BRIEF:
Copy the text lines from the data below exactly as they appear, leaving out the pictures.

────────────────────────────────────────

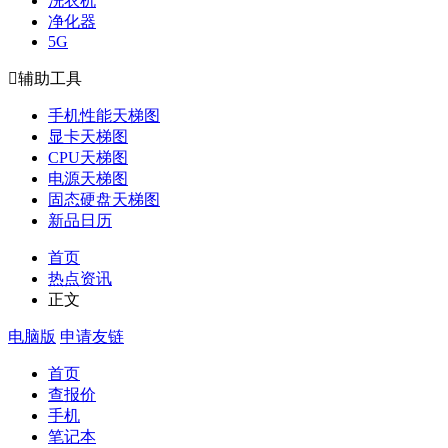
洗衣机
净化器
5G

辅助工具
手机性能天梯图
显卡天梯图
CPU天梯图
电源天梯图
固态硬盘天梯图
新品日历
首页
热点资讯
正文
电脑版
申请友链
首页
查报价
手机
笔记本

────────────────────────────────────────

RESPONSE TO THE EXERCISE:
洗衣机
净化器
5G

辅助工具
手机性能天梯图
显卡天梯图
CPU天梯图
电源天梯图
固态硬盘天梯图
新品日历
首页
热点资讯
正文
电脑版
申请友链
首页
查报价
手机
笔记本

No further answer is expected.